Stored entries:
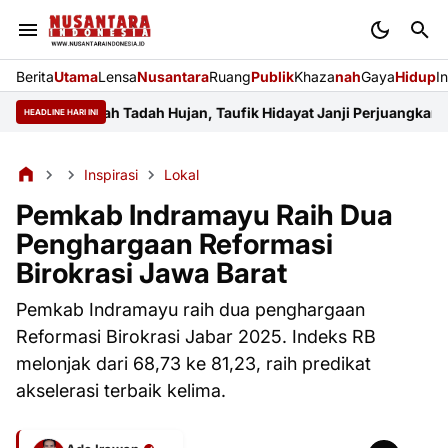
Berita
Utama
Lensa
Nusantara
Ruang
Publik
Khaza
nah
Gaya
Hidup
I
kan Sawah Tadah Hujan, Taufik Hidayat Janji Perjuangkan Anggara
HEADLINE HARI INI
Inspirasi
Lokal
Pemkab Indramayu Raih Dua
Penghargaan Reformasi
Birokrasi Jawa Barat
Pemkab Indramayu raih dua penghargaan
Reformasi Birokrasi Jabar 2025. Indeks RB
melonjak dari 68,73 ke 81,23, raih predikat
akselerasi terbaik kelima.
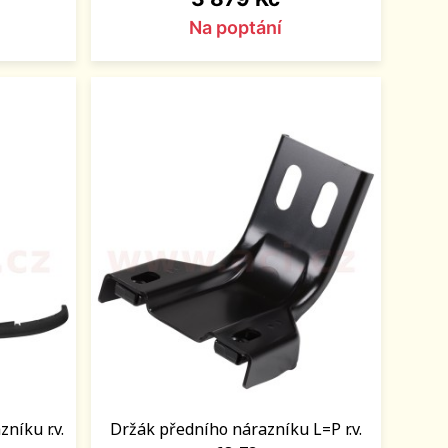
Na poptání
níku r.v.
Držák předního nárazníku L=P r.v.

## PROBLEM TO SOLVE:
Reproduce the text of the listing with every "Pemkab" swapped for "Pemerintah Kabupaten", leaving all else unchanged. Omit the pictures from the answer.

## EXERCISE ANSWER:
Berita
Utama
Lensa
Nusantara
Ruang
Publik
Khaza
nah
Gaya
Hidup
I
kan Sawah Tadah Hujan, Taufik Hidayat Janji Perjuangkan Anggara
HEADLINE HARI INI
Inspirasi
Lokal
Pemerintah Kabupaten Indramayu Raih Dua
Penghargaan Reformasi
Birokrasi Jawa Barat
Pemerintah Kabupaten Indramayu raih dua penghargaan
Reformasi Birokrasi Jabar 2025. Indeks RB
melonjak dari 68,73 ke 81,23, raih predikat
akselerasi terbaik kelima.
Na poptání
níku r.v.
Držák předního nárazníku L=P r.v.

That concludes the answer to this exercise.